ABOUT THIS EXERCISE — Rewrite the lines between the one containing "cualificado para garantizar" and the one containing "cercana y eficaz", inclusive, changing "estructuras" to "organizaciones" and leaving everything else as it is.

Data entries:
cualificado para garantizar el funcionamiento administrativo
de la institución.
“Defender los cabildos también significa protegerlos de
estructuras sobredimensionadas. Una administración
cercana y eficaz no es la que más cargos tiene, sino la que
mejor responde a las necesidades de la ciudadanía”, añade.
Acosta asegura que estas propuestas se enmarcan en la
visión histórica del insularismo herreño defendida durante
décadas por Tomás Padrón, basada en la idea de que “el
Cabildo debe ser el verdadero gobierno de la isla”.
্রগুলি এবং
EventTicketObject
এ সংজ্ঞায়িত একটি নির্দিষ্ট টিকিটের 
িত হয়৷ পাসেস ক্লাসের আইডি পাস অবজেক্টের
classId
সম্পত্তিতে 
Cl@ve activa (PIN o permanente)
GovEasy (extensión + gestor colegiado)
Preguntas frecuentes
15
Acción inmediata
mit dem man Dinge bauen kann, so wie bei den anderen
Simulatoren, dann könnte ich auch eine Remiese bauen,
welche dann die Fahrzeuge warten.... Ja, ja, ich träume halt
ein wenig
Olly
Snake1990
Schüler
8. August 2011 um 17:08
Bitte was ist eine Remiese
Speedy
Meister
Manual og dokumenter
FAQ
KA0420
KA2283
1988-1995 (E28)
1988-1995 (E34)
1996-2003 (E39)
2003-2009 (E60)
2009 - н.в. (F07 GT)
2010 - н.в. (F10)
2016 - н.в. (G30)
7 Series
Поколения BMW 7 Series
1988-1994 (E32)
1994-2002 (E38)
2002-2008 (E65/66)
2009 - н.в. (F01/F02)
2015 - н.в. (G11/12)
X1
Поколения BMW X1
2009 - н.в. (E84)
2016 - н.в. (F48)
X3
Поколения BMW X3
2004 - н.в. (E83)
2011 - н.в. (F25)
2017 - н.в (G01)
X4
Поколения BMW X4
...
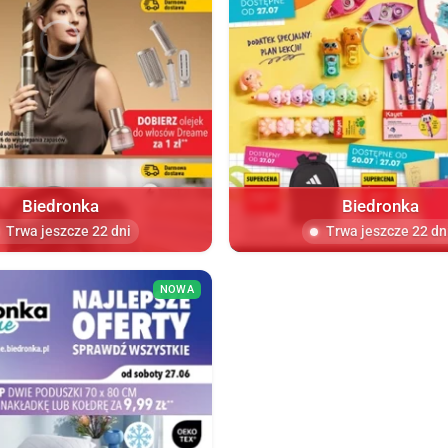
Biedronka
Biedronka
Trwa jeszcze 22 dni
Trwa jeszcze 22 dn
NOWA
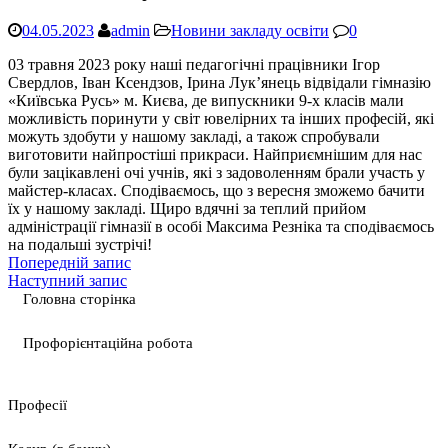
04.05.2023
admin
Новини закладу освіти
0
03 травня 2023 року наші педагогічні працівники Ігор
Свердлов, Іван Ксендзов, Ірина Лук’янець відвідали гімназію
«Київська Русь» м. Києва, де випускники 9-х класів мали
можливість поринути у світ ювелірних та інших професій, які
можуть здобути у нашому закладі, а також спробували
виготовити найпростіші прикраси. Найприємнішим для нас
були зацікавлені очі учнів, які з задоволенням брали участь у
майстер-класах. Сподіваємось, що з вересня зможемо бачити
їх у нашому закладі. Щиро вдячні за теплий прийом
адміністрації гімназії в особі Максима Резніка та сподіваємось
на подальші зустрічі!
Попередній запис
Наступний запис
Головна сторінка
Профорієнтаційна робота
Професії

RESPONSE —
cualificado para garantizar el funcionamiento administrativo
de la institución.
“Defender los cabildos también significa protegerlos de
organizaciones sobredimensionadas. Una administración
cercana y eficaz no es la que más cargos tiene, sino la que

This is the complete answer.